8日、突然の銃撃により、安倍晋三元内閣総理大臣が、逝去されました。
あまりに卑劣な蛮行により、安倍元総理の命と未来が一瞬にして失われたことに呆然とし、怒りと涙を禁じ得ません。安倍元総理は、明確なビジョンと行動力で日本を率いただけでなく、世界中の指導者と幅広く交流してこられました。約10年前、私がアフリカ部長のときにTICAD Vが開かれ、安倍総理は40ヵ国を超えるアフリカ首脳との会談を、各首脳個別に行われました。その後、アフリカを訪問しよう、と言い出され、一緒にアフリカ大陸を横断、各所で機知とユーモアに富んだ会談を行って、各国首脳を魅了しました。
本日と明日、わが代表部でも弔問を受けつけています。スロバキア大使が最先に訪れ、安倍元総理はスロバキアにも来てくれた、歴史上初の日本の総理の公式訪問だったので国民は皆安倍元総理を覚えている、と言いました。国の大小を問わずあらゆる国との交流を深め、首脳レベルのネットワークを築くという、多国間外交の核心の部分でも、安倍元総理は卓越した力を発揮した存在でした。
また、出張で不在のコーマン事務総長の名代として、武内事務次長が代表部を訪れ、お悔やみの御言葉を記して下さいました。武内次長からは、コーマン事務総長からの弔意と連帯の表明がありました。
安倍元総理は、OECDとの関係においても、多大なる御功績を残されました。
特に、安倍元総理の在任中の2014年、日本は1978年以来2度目となる閣僚理事会の議長国を務めました。安倍元総理は,同年5月の閣僚理事会に出席、リーマンショックと欧州債務危機をうけて経済の強靭化を模索する各国を前に、日本の震災復興の姿を示し、OECDを勇気づけました。安倍元総理が力強く推進した「アベノミクス」、すなわち、大胆な金融緩和、機動的な財政政策、民間投資を喚起する成長戦略の「三本の矢」からなる経済政策は、各国の閣僚や事務局から大きな賛同を受けました。
この閣僚理事会で、OECDの東南アジア地域への協力を深める「東南アジア地域プログラム(SEARP)」を立ち上げたのも安倍元総理です。SEARPは今も発展を続け、将来の東南アジア諸国の加盟も見据え、東南アジア諸国のOECDのルールやスタンダードへの参加や国内改革を促しています。

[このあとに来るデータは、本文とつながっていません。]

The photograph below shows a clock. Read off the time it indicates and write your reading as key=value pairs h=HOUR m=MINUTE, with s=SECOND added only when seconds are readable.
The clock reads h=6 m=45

安倍元総理は、G20といった国際枠組みにおいても,OECDとの関わりを深化させました。国際課税の取組(税源浸食と利益移転(BEPS)プロジェクト)や「質の高いインフラ投資に関するG20原則」のフォローアップ、信頼性のある自由なデータ流通(DFFT)に関する協力は、その具体例です。
このような数々の足跡を振り返るとき、失われた存在がいかに大きいのかを痛切に感じざるを得ません。
「OECDには、公正な競争ルールを世界にあまねく広げていく使命がある。」
「世界はきっと変えられる。このラ・ミュエット城は、これからも、この確信を世界中に与えていってくれる場所であることでしょう。日本もまた、その中で大きなリーダーシップを発揮してまいります。」
これらの言葉は、2014年5月、OECD閣僚理事会において、安倍元総理御自身が基調演説の中で述べられたものです。今の混迷した世界情勢の中で、OECDが果たすべき役割を考えるとき、この安倍元総理の言葉は進むべき方向をすでに予言していたと感じます。私は、日本のOECD大使として、安倍元総理のOECDへの期待に応えるためのOECD外交を進めていかなければならない、と改めて心に誓います。
安倍元総理に心からの哀悼の意を表し、御冥福をお祈り申し上げます。